Writing Needs to Be Useful
10 9 2021
Writing Needs to Be Useful

Pulitzer Prize winner Alice Walker on instigating social change through words

“If what I’m writing is not useful, I stop.” Speaking via video link to an audience gathered in Mantua’s Piazza Castello, American Pulitzer prize-winning novelist, short story writer and activist Alice Walker, explained her philosophy on writing.

Walker’s writing tackles strong, controversial, often violent themes, such as segregation and domestic violence. “It takes a great deal of tolerance, patience and compassion to struggle with these characters,” she said. But feeling the suffering of others means you have a soul, and this sense of internal empathy and integrity is vital. “When you lose your soul, you end up with a planet in crisis.”

“If we want to transform the world – and we must – we have to change ourselves,” said Walker. She cited the character Meridian from her 1976 novel of the same name, who becomes involved in struggles she initially does not comprehend. She feels people are being harmed, and she reacts. Personal transformation can be a lonely struggle, the author noted.

As well as urging for change through her own writing, Walker has been instrumental in reviving interest in other black American writers, such as Zora Neale Hurston, and these days African American writing, including by women, is more widely appreciated. “There has been a beautiful flowering of women of colour writers. We need this, like soil.”

She talked about being encouraged by James Baldwin’s success. As an 18-year-old college student, she took the bus north to work over the summer. Arriving in Boston, she found an entire rack of Another Country in the bus station bookshop. Up until that point, she had not imagined that black writers could sell books.

But we do not have to be award-winning novelists to be agents of change.

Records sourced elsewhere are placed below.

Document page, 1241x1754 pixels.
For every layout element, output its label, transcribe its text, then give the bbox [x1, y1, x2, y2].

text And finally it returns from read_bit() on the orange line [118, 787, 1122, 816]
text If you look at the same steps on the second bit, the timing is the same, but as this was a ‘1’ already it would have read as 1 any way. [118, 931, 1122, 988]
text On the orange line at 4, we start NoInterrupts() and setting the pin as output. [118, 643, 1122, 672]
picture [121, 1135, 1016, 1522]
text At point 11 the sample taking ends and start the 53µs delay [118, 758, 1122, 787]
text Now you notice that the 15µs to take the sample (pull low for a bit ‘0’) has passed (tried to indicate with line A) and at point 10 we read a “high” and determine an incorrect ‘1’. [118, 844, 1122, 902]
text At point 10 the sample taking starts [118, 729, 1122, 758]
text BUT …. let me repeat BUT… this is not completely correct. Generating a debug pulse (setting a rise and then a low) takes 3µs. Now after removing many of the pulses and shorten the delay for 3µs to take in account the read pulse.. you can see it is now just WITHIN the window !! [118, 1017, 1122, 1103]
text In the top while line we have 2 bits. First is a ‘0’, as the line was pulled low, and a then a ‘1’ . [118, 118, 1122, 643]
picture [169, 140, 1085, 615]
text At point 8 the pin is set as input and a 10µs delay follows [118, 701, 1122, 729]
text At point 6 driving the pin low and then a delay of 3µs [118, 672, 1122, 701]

What’s important is to decide what we can commit to, and follow through with that. “Doing nothing is the only thing that will defeat us.

The author excused herself to let out her dog, who was barking, returning to answer questions from the audience on other writers she admires. There are plenty, many of them reviewed on her blog Alice Walker’s Garden. She had reviewed an outstanding book by an Italian author, she said, whose name she didn’t recall. It turned out to be Elena Ferrante’s The Days of Abandonment, “a universal story”. The audience appreciated her account of the story: “A woman whose husband leaves her; she goes to pieces, but the children don’t care.”